Türkiye ekonomisinin performansı Uluslar arası kredi değerlendirme kuruluşu Fitch tarafından olumlu bulunarak ‘Not’ artışına gidildi. Bu ‘Not’ artışı hükümet, basın ve sermaye çevreleri tarafından sevinçle karşılandı. Açıklamalar bu artış ile Türkiye ye uluslar arası sermayenin girişinin artacağı, istihdamın genişleyeceği, ekonomik büyümenin hızlanacağı yönünde.
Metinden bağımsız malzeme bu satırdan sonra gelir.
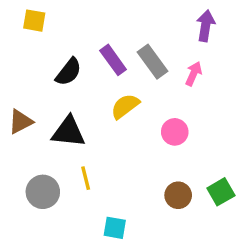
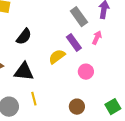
purple rectangle: (113, 60) -> (74, 43), moved
gray rectangle: (152, 62) -> (79, 17), moved
brown circle: (178, 195) -> (77, 107), moved

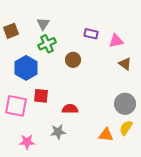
 Aslında bu not artışı uluslar arası sermayenin AKP’nin uyguladığı ekonomik ve sosyal politikaları onaylaması anlamına geliyor. Bu gelişme ekonomik bir olgu olarak gösterilmeye çalışılıyor. Ancak bunlar yüzeyde görülen görüntüler. Bu görüntünün ardında ülke nüfusunun büyük kısmını ilgilendiren süreçler var. Bu sürecin başında milyonlarca emekçiyi ilgilendiren çalışma hayatı var. Eğer emeği ile çalışanların hayatını ilgilendiren ve onların aleyhine sonuçları olan belli düzenlemeler olmasaydı bu not artışına yol açan ‘’arzu edilen istikrarlı görüntü’’ortaya çıkmazdı. Yalnız uygulanan ekonomik politikalarla belirlenmiyor bu istikrar. En önemli nokta emek dünyasında kavgasız, gürültüsüz sessiz sedasız bir istikrarın devamlılığın sağlanmasıdır. Bunu sağlayan çalışanların piyasada belirlenen ücrete, çalışma koşullarına ve sürelerine itiraz etmeyecekleri bir ortamın yaratılmasıdır. 15 Milyon kişiye yaklaşan ücretli emekçinin düşük ücretli, uzun süreli çalışması olmasaydı ekonominin performansı kredi kuruluşu tarafından beğenilmeyebilirdi. Ayrıca emekçiler, bütçe gelirlerinin tamamını oluşturan vergilerin büyük kısmını üstlenmeselerdi, Fitch tarafından Türkiye’nin Bütçe politikası övülmeyecekti. Yine Türkiye’nin en kalabalık sosyal sınıfını oluşturan işçilerin, emekçilerin çalışması ile elde edilen değerler olmasaydı dış borçların ödenmesi de, yeniden borçlanma da mümkün olmazdı.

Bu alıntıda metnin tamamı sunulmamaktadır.